Can you carry on the leptospirosis text from its final sentence?

═══ Text ═══

Although data from both in vitro and in vivo studies indicate the possibility of CKD and renal fibrosis due to leptospirosis infection [46,47,48], the results from both a meta-analysis [49] and a long-term, three-year follow up study are inconsistent, as no leptospirosis patients with dialysis dependence were reported [50]. Chronic tubulointerstitial nephritis (CTIN) is a common lesion associated with long-standing leptospirosis that may lead to CKD of unknown etiology and subsequent renal failure. Sustained tubulointerstitial lymphocyte infiltration might be a key factor resulting in the progression to CKD [50]. Perhaps, TLRs may be involved in the AKI–CKD continuum in leptospirosis because TLRs are known to be a key factor in the primary response to both innate and adaptive immunity [47] as well as ischemia-reperfusion injury, glomerulonephritis, and sepsis-AKI. Therefore, further studies should seek to identify the molecular factors that may act as a danger signal by triggering the inflammatory response to different exogenous and endogenous noxious stimuli.

2. Clinical Manifestations

The clinical manifestations of leptospirosis are diverse, ranging from mild, non-specific symptoms, such as flu-like symptoms (fever, myalgia, and headache), to severe symptoms along with end-stage organ injuries (e.g., AKI, acute hepatic failure, and bleeding diathesis, also known as Weil’s syndrome), acute hemoptysis from pulmonary hemorrhage, acute confusion from aseptic meningoencephalitis, and acute heart failure from acute or subacute myocarditis [7].

Accordingly, the three indicators of suspected leptospirosis infection consist of (i) acute febrile illness, (ii) jaundice, and (iii) acute kidney injury [12]. The predictors of a severe form of leptospirosis are severe myalgia at onset, severe bleeding tendency, and marked jaundice. Interestingly, the presence of either pre-existing chronic kidney disease (small kidney size) or enlarged, congested kidneys with anuria is related to the worst outcome [12]. Thus, patients with leptospirosis-associated renal disease should be treated promptly.

3. Diagnosis

3.1. Clinical Diagnosis

A diagnosis of leptospirosis is based on the history of exposure, risk factors, and clinical manifestations. A high index of suspicion can circumvent later organ damage. However, symptoms of leptospirosis are often mistaken for other causes of acute febrile syndrome, such as dengue infection, malaria, hepatitis, and active autoimmune disease. The lack of pathognomonic signs of leptospirosis means that the diagnosis is tentatively based on the evaluation of fever and myalgia in patients from an endemic area. For this reason, laboratory diagnosis of leptospirosis is essential.

═══ Data for review ═══

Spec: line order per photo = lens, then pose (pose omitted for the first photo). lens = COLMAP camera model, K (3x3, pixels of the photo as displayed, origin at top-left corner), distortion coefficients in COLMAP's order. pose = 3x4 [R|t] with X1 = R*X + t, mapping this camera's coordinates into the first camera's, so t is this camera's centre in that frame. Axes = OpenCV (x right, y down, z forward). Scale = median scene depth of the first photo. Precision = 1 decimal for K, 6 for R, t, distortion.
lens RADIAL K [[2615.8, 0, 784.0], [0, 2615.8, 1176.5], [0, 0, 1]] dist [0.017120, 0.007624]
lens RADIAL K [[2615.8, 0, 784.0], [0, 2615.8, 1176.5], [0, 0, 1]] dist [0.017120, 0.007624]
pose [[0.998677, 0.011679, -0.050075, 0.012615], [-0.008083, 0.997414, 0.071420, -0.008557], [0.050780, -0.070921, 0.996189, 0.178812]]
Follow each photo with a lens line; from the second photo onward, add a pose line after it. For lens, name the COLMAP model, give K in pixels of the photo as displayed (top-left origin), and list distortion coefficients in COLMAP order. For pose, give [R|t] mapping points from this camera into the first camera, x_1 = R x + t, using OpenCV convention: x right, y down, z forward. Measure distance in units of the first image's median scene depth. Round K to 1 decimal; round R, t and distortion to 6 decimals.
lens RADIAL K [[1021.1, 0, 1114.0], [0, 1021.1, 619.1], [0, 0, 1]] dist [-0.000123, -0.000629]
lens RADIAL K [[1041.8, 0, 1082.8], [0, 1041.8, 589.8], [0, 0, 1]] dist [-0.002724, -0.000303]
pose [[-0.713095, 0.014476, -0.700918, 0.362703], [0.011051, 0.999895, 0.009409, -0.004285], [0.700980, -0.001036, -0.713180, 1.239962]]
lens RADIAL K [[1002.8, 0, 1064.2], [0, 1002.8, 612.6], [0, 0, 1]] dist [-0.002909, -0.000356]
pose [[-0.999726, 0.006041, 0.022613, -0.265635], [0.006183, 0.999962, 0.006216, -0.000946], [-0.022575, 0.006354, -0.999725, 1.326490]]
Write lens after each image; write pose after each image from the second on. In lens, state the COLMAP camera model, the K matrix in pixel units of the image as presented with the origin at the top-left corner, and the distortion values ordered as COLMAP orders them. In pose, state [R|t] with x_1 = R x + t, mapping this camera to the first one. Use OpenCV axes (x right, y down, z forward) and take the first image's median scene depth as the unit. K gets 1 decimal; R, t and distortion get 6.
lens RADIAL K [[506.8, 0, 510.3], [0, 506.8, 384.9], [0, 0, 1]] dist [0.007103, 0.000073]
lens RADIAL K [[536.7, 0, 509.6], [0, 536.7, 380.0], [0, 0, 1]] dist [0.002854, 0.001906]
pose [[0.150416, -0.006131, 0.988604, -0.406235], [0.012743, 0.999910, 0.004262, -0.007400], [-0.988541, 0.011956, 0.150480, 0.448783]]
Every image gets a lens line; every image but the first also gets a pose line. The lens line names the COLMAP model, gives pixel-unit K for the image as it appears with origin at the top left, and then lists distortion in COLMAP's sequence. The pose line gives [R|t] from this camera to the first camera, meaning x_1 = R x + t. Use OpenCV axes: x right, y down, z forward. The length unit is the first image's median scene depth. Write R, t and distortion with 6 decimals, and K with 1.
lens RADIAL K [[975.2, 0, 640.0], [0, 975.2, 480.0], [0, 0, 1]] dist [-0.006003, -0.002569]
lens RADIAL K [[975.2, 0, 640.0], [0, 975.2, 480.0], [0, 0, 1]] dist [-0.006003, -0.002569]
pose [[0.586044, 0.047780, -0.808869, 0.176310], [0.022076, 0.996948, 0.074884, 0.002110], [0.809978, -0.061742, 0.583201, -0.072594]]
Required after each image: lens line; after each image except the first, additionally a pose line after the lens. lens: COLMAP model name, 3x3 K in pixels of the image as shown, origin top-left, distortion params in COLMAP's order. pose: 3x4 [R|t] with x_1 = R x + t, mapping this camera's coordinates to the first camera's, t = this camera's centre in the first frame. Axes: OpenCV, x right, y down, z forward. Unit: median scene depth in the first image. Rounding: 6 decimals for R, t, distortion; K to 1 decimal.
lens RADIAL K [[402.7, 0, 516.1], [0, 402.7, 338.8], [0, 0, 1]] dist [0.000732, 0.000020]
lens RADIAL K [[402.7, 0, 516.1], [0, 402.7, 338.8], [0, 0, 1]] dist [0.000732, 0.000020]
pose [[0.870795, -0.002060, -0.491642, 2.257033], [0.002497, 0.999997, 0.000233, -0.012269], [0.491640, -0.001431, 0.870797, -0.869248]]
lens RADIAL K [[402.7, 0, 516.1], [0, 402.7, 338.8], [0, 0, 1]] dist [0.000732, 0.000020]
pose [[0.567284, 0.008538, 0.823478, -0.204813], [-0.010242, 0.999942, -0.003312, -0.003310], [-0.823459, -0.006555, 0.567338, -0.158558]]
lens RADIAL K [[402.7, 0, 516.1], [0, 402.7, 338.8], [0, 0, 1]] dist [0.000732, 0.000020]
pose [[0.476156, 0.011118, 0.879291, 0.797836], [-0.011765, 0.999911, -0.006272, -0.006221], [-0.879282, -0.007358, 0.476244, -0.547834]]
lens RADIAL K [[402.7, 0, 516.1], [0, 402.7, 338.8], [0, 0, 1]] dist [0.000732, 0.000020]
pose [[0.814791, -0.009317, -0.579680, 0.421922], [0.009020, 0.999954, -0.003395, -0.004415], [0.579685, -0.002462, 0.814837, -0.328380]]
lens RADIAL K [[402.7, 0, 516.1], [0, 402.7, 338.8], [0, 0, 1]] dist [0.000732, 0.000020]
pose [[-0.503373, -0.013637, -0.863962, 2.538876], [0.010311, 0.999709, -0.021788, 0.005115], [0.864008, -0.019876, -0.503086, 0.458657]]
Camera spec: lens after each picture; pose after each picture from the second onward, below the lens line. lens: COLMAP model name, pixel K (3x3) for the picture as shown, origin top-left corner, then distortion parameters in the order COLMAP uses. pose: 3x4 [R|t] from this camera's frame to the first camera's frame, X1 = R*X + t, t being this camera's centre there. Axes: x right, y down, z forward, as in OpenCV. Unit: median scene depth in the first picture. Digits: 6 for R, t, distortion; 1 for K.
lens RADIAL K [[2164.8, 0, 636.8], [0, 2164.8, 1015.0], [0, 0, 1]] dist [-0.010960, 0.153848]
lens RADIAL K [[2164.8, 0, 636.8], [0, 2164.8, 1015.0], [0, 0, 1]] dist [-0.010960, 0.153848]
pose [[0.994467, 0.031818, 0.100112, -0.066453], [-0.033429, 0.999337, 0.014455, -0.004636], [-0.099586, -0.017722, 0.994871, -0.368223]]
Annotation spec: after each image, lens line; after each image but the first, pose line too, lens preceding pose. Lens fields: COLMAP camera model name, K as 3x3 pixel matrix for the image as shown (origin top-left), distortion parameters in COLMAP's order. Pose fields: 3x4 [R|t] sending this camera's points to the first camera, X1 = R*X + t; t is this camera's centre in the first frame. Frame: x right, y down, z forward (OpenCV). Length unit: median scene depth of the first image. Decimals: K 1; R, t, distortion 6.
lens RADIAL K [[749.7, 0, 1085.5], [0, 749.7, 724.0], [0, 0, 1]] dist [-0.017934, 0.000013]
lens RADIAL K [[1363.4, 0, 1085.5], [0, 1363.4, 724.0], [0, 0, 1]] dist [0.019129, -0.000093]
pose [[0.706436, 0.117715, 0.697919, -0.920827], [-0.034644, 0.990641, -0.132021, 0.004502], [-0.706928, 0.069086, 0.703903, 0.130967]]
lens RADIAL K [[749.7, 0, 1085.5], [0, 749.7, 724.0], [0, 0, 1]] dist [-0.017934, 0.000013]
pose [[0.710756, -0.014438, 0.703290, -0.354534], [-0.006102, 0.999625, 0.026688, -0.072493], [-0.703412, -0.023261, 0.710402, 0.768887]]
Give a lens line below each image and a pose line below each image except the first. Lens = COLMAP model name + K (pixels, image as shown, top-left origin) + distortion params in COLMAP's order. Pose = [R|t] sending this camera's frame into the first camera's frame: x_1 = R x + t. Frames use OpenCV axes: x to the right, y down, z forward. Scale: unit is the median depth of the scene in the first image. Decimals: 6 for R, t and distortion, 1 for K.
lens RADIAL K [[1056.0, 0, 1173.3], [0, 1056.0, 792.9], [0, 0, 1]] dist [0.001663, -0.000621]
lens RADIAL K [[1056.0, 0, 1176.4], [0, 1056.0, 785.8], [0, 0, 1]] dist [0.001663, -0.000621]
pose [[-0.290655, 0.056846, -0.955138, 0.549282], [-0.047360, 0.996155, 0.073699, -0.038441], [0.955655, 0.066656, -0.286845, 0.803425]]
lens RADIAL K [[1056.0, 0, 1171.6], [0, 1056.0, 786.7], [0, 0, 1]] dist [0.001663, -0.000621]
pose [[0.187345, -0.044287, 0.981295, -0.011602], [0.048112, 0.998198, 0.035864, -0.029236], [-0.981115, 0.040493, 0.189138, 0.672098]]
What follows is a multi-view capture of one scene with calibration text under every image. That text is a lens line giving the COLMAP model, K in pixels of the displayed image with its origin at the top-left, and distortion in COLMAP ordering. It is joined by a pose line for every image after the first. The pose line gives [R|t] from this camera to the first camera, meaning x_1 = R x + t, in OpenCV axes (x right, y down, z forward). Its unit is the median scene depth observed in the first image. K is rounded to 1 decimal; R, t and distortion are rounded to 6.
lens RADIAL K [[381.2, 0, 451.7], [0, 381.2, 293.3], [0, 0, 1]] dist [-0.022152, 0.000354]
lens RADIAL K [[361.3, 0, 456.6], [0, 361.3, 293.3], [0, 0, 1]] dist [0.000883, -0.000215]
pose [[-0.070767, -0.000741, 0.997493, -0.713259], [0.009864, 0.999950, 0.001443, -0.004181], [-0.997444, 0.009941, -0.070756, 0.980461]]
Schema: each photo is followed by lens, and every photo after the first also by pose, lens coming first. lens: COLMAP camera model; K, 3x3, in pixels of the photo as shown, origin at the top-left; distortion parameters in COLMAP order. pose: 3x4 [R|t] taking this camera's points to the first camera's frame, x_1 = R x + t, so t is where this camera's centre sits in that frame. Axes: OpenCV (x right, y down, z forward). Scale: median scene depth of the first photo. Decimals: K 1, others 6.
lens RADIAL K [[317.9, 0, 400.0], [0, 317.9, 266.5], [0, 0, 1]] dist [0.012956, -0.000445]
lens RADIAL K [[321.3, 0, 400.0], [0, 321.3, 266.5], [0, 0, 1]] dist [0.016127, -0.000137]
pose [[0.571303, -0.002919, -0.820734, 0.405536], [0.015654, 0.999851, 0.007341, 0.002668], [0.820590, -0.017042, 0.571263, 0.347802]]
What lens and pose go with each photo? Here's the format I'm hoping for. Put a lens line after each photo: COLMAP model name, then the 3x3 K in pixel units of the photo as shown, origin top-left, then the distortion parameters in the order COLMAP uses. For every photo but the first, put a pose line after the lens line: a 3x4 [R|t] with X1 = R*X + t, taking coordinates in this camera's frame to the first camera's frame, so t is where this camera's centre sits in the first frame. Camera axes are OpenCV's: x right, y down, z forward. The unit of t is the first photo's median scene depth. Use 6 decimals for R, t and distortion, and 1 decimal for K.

═══

### [Exercise response]
3.2. Laboratory Diagnosis

Leptospirosis is difficult to diagnose in the laboratory, especially during the acute phase. It can be performed by directly identifying spirochetes or their components in bodily fluids or tissues, isolating leptospires in culture, or detecting particular antibodies throughout different clinical phases. Leptospirosis is difficult to distinguish from illnesses, such as malaria, dengue fever, rickettsia, influenza, hepatitis, and yellow fever because of its vague clinical appearance. As a result, lab tests are needed to confirm the diagnosis. The detection of antibodies against leptospires, leptospires themselves, or their deoxyribonucleic acid is the basis for these tests (DNA). Current laboratory diagnosis includes both direct identification (the detection of Leptospira spirochetes or DNA in the samples or isolation of the organism from specimens) and indirect detection (serological diagnosis or serology for identifying Leptospiral infection, which is based on the detection of specific antibodies against various Leptospiral antigens).

3.2.1. Direct Microscopic Examination, Culture, and Antigen Detection

Leptospires are thin, bright, actively motile spirals with characteristically rapid spinning (twitching motility) under the conventional darkfield microscope (DFM) and approximately, 10 leptospires/ mL are necessary for the detection of one cell per field. With one week longer in the duration of the infection, there is approximately 10% deceased in yield of DFM (from 100 to 90%). To enhance the sensitivity, several special staining methods; Warthin–Starry silver staining [76] and immunostaining (immunohistochemistry, immunofluorescence, immunomagnetic antigen capture, and immunoperoxidase staining [77]) that requires the serovar specific primary antibodies (in isolation or in combination).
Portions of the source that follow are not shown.